Thomas Aquinas had a more comprehensive notion of what it means to be, which includes
the “real distinction.” An existent or
entity is composed of esse (being or “that a thing is” and essence (“what a
thing is”). Essence is composed of form
and matter. So, for Aquinas there are
three dimensions of a particular being – esse, form and matter.
Though
belief in what is immaterial has always been part of humanity, there has been a
shift in the last several centuries to not take these immaterial realities
seriously. In many ways we seek value
only in what is provable through experiment and what is tangible or makeable. Metaphysics is not visible and therefore is
not seen as true or as valuable. But it’s
vital for a full and philosophical explanation of the human person to understand
what form is.

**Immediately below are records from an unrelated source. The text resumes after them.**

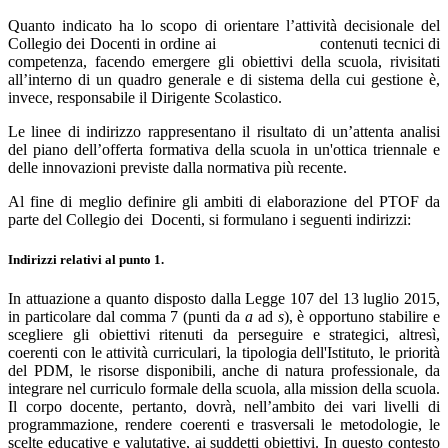
Quanto indicato ha lo scopo di orientare l’attività decisionale del
Collegio dei Docenti in ordine ai contenuti tecnici di
competenza, facendo emergere gli obiettivi della scuola, rivisitati
all’interno di un quadro generale e di sistema della cui gestione è,
invece, responsabile il Dirigente Scolastico.
Le linee di indirizzo rappresentano il risultato di un’attenta analisi
del piano dell’offerta formativa della scuola in un'ottica triennale e
delle innovazioni previste dalla normativa più recente.
Al fine di meglio definire gli ambiti di elaborazione del PTOF da
parte del Collegio dei Docenti, si formulano i seguenti indirizzi:
Indirizzi relativi al punto 1.
In attuazione a quanto disposto dalla Legge 107 del 13 luglio 2015,
in particolare dal comma 7 (punti da
a
ad
s
), è opportuno stabilire e
scegliere gli obiettivi ritenuti da perseguire e strategici, altresì,
coerenti con le attività curriculari, la tipologia dell'Istituto, le priorità
del PDM, le risorse disponibili, anche di natura professionale, da
integrare nel curriculo formale della scuola, alla mission della scuola.
Il corpo docente, pertanto, dovrà, nell’ambito dei vari livelli di
programmazione, rendere coerenti e trasversali le metodologie, le
scelte educative e valutative, ai suddetti obiettivi. In questo contesto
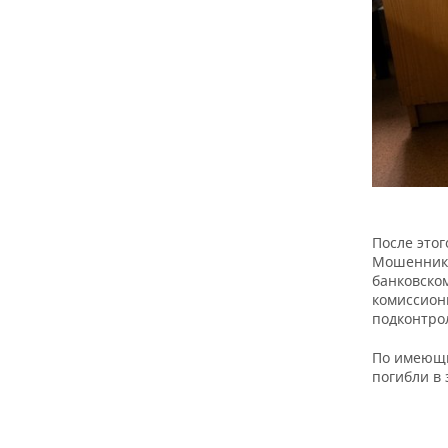
После это
Мошенники
банковско
комиссион
подконтро
По имеющи
погибли в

When it is denied by the
world at large, we miss out on huge implications of who the human person truly
is.
In
answering the question, “What is sexual difference?” we start with God who is
eternal Gift, a Communion of Persons in which the Father gives to the Son, the
Son receives the Father and gives Himself in return, and the Holy Spirit is the
love that they share. In Genesis 1, the
pattern of God creating and then saying, “It is good” is interrupted before the
creation of man. Here, God pauses and
looks into Himself, seeking in a sense the “blueprint” for the creation of the
human person in His own image and likeness.
There is a “Trinitarian logic” at the ground of the human person, both
physically and metaphysically. Esse/being
in all its fullness gives itself to existents/entities and “receives” from
them. Likewise, form – although
invisible – gives shape to matter, which in turn receives and instantiates
form. This logic of gift is then made
visible in our male and female bodies. God
has not only given us the gift of
ourselves but also the ability to give – a reflection of and a
participation in His own generosity and love.